I am trying to switch things up since I am new and trying to find what I like to shoot and gives me the best combo of speed and accuracy. I currently shoot on single shot pre made 15mmx22mm .7mm thick bands for 3/8 steel. What would be a comparable setup with their .5mm latex? Is this a good thickness for 3/8 steel or should I continue with the .7mm latex. I have some bulk .7 and .5 I am going to cut but wondering if anyone uses .5 for 3/8 steel.


----------



## cromag (Jan 17, 2021)

What is your draw length? I'm a new shooter as well but that combo would probably be giving me some hand slap.

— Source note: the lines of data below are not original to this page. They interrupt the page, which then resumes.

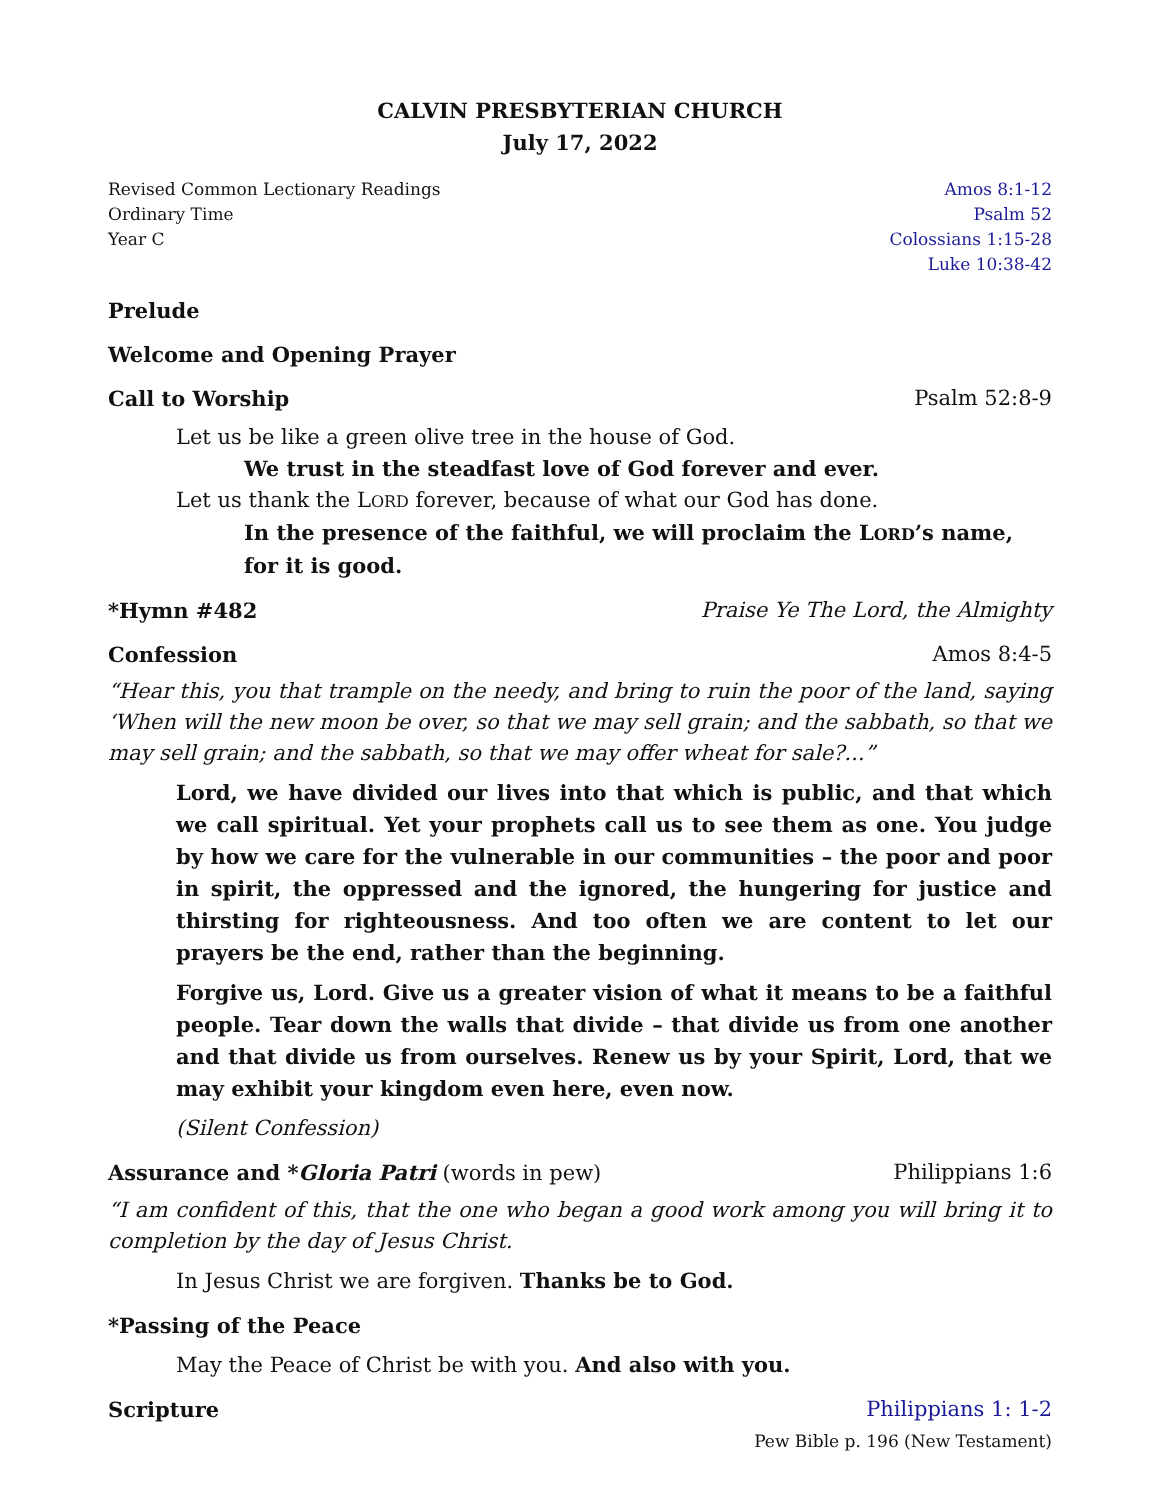CALVIN PRESBYTERIAN CHURCH
July 17, 2022
Revised Common Lectionary Readings
Ordinary Time
Year C
Amos 8:1-12
Psalm 52
Colossians 1:15-28
Luke 10:38-42
Prelude
Welcome and Opening Prayer
Call to Worship Psalm 52:8-9
Let us be like a green olive tree in the house of God.
We trust in the steadfast love of God forever and ever.
Let us thank the LORD forever, because of what our God has done.
In the presence of the faithful, we will proclaim the LORD’s name, for it is good.
*Hymn #482 Praise Ye The Lord, the Almighty
Confession Amos 8:4-5
“Hear this, you that trample on the needy, and bring to ruin the poor of the land, saying ‘When will the new moon be over, so that we may sell grain; and the sabbath, so that we may sell grain; and the sabbath, so that we may offer wheat for sale?...”
Lord, we have divided our lives into that which is public, and that which we call spiritual. Yet your prophets call us to see them as one. You judge by how we care for the vulnerable in our communities – the poor and poor in spirit, the oppressed and the ignored, the hungering for justice and thirsting for righteousness. And too often we are content to let our prayers be the end, rather than the beginning.
Forgive us, Lord. Give us a greater vision of what it means to be a faithful people. Tear down the walls that divide – that divide us from one another and that divide us from ourselves. Renew us by your Spirit, Lord, that we may exhibit your kingdom even here, even now.
(Silent Confession)
Assurance and *Gloria Patri (words in pew) Philippians 1:6
“I am confident of this, that the one who began a good work among you will bring it to completion by the day of Jesus Christ.
In Jesus Christ we are forgiven. Thanks be to God.
*Passing of the Peace
May the Peace of Christ be with you. And also with you.
Scripture Philippians 1: 1-2
Pew Bible p. 196 (New Testament)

I do pretty close to those dimensions with .6 and it works pretty well but also will depend on the material.


----------



## Harry Knuckles (Sep 28, 2020)

3/8 steel on .5 SSB is my favorite setup. I shoot a long draw, 65" with a 3/4" - 5/8" taper, a short draw will have considerably different results.


----------



## Nam11 (Mar 5, 2021)

My draw currently is 29” don’t think I will be trying a longer draw anytime soon. I figure get a good setup and then when I get a lot better try some longer draws. I was getting some hand slap with the original simple shot setup, but seems as the bands wore in a little that went away.


----------



## DragonEyeShooter1 (May 14, 2020)

If you're using .5 try a 3/4"-1/2" taper, i use BSB.55 and that set up works well for target shooting 3/8"steel


----------



## Palmettoflyer (Nov 15, 2019)

I’m a 29” too. BSB (Burning Skull Brand) .5mm cut 15-20 mm taper, 5.5 inch active length is a sweet setup for both 5/16 and 3/8 ammo. BSB is a little more stretchy than others and you have to shorten your normal length about a 1/2 inch.


----------



## Nam11 (Mar 5, 2021)

Thanks. I will try this.


----------



## StringSlap (Mar 2, 2019)

Palmettoflyer said:


> I'm a 29" too. BSB (Burning Skull Brand) .5mm cut 15-20 mm taper, 5.5 inch active length is a sweet setup for both 5/16 and 3/8 ammo. BSB is a little more stretchy than others and you have to shorten your normal length about a 1/2 inch.


Same with .55 100% Slingshot.


----------